Amma twisted her ear and shook her whole body with that ear, asking again, more loudly. Again, she got the same answer. My sister was too fair and quickly turned a shade of pink, which normally meant that she got slapped, pinched and hit less than me. This time though, my mother did not stop. I did what I normally did. I looked away to make her feel less ashamed, just as she always did for me. Amma shouted at her about being careless and loosing expensive things, being a curse on her and so on and on until the noise attracted our granny and aunt, closely followed by our uncle and grandpa, who swooped down and rescued my sister, pulling her out of our mother’s clutches and cradling her as she cried. My granny wiped my sister’s eyes with her cotton sari and my aunt massaged her red skin, while uncle and grandpa shouted at our mother for being too harsh.

“I can’t understand,” Amma said, “she is home all day. They are both home all day. Where will the earrings go? Oh! they were so beautiful, when will we ever buy such a nice pair again? If they fell anywhere in the house, the maid would have found them while sweeping.”

“Do you think the maid took them?” Uncle asked, patting my sister’s head, which was bowed in shame.

“I don’t think so,” said his wife. “She is a trusted-person. Worked for us more years than I can count.” My aunt had brought the maid with her from her native village after her marriage and always defended her as though she was a relative.

I made a mistake then. I tried to leave the room, pretending to play with my boats. My mother stopped me. My mother could read me like she read a book, except there were no words that she didn’t understand.

“Do you know anything about them?” she asked me now. “You are a good girl. Not like your sister.”

She drew me closer and planted me on her lap. The nylon of her sari felt smooth against my skin. My mother felt warm to the touch and I did not move away. I glanced at my sister who was still staring at her feet while Amma continued to heap praises on me. She said that I was the best daughter ever, that I was careful with my things, that I was intelligent and always got first rank in class and so on. Then she asked me again if I knew what happened.

“The park,” I said.

“What park?”

Tears slid down my sister’s face. Thick blobs went down one by one, settling into the crook of her neck while granny kept wiping them away.

“The park next to Hanuman’s temple.”

“Did you take them to any park, Anna?” she asked my uncle who shook his head and said that there is only one park next to hanuman temple and that it had been closed for repairs since the past year.

“Are you taking your sister and going to the Ekashila park?” my uncle asked my sister in alarm. “When? I have never seen you do.”

“In the afternoons,” I said.

Then my sister looked at me. Like I was a disgusting cockroach. Like she felt repulsed by the sight of me, sitting in our mother’s lap.

“Only once,” I quickly corrected myself. “Yesterday afternoon. We won’t go again, double-promise.”

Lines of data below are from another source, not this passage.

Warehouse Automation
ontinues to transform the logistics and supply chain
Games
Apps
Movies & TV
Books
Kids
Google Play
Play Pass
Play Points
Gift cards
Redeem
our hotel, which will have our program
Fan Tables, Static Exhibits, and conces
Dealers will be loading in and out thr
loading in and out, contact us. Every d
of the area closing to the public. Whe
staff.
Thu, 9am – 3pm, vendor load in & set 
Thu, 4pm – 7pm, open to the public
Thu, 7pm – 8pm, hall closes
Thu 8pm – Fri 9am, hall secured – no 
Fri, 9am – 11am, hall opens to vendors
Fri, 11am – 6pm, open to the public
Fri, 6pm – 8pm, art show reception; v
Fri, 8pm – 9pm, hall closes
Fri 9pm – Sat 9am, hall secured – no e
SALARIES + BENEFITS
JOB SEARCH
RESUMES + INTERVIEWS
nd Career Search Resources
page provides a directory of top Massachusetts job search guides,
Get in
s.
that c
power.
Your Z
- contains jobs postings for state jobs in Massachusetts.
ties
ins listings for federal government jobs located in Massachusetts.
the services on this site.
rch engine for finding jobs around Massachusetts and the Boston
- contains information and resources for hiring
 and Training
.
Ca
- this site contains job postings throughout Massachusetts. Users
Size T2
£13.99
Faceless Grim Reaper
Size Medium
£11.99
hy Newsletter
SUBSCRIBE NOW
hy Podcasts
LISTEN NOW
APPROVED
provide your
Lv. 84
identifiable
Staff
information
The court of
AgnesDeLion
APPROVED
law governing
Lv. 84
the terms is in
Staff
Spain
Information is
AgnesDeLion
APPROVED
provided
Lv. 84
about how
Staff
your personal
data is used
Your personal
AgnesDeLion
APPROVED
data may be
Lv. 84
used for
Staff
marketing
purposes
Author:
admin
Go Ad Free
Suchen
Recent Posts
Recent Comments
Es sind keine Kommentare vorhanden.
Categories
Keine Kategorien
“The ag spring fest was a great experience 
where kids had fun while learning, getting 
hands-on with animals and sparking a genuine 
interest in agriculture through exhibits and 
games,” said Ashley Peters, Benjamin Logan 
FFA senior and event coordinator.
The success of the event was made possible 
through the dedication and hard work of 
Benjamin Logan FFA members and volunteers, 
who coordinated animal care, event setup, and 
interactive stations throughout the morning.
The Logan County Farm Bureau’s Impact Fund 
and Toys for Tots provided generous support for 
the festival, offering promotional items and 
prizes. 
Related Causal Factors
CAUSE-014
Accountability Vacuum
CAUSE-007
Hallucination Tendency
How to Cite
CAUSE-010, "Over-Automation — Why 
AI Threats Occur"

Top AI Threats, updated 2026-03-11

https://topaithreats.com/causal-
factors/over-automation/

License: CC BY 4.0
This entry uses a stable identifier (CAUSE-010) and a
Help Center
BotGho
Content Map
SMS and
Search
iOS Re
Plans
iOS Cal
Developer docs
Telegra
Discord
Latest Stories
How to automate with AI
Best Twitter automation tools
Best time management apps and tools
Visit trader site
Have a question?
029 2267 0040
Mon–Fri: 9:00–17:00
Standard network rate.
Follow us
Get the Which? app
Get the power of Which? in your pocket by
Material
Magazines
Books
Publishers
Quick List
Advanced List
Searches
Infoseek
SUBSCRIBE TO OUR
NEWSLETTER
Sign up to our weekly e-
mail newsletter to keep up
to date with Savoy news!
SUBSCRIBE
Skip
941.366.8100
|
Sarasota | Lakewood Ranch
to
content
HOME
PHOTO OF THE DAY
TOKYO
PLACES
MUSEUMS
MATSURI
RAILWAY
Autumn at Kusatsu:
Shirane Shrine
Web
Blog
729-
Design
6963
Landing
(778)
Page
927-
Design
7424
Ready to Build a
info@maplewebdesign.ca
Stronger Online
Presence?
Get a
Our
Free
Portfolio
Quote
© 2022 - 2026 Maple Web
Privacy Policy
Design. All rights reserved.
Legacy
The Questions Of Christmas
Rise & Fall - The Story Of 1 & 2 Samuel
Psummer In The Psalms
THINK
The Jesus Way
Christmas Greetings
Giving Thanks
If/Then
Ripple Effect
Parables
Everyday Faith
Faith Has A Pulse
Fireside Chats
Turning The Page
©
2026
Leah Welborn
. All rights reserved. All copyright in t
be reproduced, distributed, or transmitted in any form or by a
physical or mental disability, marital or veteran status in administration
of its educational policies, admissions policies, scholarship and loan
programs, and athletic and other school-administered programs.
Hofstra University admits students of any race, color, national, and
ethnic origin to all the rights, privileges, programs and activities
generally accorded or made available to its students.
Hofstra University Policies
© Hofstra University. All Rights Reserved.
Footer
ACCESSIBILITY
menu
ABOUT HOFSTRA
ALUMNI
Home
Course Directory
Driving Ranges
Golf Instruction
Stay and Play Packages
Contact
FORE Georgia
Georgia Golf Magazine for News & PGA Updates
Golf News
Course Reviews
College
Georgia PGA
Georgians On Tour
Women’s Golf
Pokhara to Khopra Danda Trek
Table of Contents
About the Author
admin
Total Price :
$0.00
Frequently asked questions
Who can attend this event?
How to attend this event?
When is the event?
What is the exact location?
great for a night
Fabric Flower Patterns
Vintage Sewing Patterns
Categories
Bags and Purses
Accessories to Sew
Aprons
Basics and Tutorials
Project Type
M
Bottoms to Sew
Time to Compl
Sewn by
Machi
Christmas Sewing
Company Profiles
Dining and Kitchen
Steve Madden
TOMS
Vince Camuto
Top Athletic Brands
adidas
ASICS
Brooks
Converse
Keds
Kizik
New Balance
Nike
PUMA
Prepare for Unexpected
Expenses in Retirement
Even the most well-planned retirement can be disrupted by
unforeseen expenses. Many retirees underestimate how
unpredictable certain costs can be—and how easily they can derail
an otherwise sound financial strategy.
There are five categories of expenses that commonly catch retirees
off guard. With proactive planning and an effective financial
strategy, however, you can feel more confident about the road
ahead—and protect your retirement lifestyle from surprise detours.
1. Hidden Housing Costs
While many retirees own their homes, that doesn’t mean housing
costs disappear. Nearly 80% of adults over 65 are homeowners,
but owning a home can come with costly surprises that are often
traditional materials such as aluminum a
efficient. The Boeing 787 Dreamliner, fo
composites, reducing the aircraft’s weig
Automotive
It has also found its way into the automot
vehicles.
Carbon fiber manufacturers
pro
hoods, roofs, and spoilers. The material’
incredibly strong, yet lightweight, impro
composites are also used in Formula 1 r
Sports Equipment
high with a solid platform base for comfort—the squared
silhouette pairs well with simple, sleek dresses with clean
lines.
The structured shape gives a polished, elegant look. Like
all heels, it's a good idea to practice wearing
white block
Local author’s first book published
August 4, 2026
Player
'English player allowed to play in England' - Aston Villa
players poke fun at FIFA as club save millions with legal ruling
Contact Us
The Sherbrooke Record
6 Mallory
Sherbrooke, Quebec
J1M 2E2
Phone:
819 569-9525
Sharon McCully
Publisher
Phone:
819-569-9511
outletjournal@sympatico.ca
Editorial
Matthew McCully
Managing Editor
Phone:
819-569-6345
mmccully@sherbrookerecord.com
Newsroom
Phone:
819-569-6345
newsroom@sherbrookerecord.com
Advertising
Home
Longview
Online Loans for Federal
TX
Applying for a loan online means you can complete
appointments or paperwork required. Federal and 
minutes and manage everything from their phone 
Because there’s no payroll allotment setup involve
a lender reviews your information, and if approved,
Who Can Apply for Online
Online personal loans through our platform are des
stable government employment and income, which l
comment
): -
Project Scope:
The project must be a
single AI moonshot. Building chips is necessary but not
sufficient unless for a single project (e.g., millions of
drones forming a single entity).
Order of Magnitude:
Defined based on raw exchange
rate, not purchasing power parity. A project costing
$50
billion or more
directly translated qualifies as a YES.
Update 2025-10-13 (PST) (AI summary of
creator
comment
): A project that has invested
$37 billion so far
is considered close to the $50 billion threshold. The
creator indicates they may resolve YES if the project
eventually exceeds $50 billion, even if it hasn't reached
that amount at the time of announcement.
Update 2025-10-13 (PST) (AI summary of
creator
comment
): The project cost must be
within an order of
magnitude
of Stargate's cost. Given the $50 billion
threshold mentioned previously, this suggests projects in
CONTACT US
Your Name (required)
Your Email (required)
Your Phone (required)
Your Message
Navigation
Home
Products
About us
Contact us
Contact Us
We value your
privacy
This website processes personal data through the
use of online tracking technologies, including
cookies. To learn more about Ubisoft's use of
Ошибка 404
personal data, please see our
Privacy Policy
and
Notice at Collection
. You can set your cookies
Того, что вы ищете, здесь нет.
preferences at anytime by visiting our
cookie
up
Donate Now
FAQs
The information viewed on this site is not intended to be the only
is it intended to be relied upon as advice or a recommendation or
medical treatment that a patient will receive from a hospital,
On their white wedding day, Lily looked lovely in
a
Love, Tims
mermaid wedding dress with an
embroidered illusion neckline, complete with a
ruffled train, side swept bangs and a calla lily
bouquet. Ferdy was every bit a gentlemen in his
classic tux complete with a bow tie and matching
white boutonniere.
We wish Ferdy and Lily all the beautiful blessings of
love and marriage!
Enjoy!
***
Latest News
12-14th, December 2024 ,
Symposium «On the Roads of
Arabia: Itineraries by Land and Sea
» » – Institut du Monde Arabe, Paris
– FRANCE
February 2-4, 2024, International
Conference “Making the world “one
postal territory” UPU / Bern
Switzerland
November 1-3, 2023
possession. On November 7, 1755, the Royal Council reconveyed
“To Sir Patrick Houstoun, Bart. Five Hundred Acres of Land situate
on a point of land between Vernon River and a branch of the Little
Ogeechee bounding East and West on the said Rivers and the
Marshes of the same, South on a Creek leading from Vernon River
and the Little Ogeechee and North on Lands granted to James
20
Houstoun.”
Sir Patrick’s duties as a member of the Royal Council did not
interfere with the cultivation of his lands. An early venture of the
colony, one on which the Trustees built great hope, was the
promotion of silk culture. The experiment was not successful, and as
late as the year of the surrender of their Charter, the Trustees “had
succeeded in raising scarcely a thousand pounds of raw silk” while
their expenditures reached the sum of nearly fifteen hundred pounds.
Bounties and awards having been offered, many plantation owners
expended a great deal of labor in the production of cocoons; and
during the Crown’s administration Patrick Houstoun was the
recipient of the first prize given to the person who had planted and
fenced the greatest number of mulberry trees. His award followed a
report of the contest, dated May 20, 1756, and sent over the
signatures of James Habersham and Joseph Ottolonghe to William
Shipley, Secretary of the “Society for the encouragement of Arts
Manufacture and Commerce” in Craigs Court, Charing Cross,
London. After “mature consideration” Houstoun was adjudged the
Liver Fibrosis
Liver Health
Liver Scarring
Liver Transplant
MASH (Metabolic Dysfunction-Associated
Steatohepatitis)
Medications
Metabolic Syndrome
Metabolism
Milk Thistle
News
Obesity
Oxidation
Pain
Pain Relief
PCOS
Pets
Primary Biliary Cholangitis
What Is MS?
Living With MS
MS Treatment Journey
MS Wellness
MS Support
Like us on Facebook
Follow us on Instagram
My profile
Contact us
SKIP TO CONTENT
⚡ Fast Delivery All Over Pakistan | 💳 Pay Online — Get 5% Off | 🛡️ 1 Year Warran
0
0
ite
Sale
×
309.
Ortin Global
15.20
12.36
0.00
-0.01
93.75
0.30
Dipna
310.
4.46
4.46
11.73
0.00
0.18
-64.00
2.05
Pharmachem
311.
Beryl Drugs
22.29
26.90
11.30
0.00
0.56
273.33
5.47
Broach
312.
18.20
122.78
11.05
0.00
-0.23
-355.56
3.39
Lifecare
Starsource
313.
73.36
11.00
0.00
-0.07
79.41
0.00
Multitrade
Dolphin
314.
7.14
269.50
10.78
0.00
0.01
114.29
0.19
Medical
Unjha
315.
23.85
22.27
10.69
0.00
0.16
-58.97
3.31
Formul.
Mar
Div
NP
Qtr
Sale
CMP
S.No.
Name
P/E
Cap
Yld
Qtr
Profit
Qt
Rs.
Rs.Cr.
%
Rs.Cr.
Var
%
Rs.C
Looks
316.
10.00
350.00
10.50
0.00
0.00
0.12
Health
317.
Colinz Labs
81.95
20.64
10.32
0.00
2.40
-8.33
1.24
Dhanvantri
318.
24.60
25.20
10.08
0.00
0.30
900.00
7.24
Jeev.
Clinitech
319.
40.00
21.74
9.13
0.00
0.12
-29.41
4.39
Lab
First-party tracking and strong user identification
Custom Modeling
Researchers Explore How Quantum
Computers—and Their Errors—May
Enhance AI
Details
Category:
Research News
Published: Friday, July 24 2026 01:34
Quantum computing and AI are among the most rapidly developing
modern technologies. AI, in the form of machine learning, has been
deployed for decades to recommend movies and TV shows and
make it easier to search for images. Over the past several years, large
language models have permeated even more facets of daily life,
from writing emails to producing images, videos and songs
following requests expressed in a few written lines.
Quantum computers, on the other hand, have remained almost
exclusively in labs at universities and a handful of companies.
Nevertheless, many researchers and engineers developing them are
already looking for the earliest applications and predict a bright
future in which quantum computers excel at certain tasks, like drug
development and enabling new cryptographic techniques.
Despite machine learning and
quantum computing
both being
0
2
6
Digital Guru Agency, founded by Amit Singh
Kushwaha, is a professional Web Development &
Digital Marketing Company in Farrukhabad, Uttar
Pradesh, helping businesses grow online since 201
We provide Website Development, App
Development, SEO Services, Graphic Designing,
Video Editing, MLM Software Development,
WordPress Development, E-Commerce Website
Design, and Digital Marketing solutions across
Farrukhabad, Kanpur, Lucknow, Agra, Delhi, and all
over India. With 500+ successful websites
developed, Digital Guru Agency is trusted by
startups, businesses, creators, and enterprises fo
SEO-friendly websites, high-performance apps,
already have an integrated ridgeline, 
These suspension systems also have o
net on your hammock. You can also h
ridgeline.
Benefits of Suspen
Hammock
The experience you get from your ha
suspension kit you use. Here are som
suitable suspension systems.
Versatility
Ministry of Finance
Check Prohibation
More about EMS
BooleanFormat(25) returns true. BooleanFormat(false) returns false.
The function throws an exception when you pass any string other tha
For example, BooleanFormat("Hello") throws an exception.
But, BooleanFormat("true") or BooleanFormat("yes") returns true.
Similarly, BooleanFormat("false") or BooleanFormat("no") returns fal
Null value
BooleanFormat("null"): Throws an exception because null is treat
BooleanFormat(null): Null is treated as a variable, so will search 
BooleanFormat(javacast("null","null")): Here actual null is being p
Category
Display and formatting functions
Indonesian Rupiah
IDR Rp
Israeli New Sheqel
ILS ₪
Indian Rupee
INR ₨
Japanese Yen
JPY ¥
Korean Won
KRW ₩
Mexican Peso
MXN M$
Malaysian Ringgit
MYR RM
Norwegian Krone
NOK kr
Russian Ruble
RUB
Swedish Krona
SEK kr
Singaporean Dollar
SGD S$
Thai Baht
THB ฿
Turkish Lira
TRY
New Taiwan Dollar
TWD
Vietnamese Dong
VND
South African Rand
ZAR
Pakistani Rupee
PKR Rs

Amma then slid me off her lap and proceeded towards my cowering sister. A constellation of people immediately blocked her – granny, aunt, uncle and even grandpa. It’s okay, they said, we will buy her another pair just like it. Let bygones be bygones. What’s the use of thinking about things that are over? Let’s go search the park tomorrow.

*

The park was completely deserted while the adults searched the next afternoon. With some luck, maybe we can find at least one, they said. It was dark. The approaching monsoon made it eerie and terrible. They brought us along to help and we pretended to search. After an hour, we gave up and went home. My sister’s bare earlobes glared at me and she did not again ask me to go to the park with her.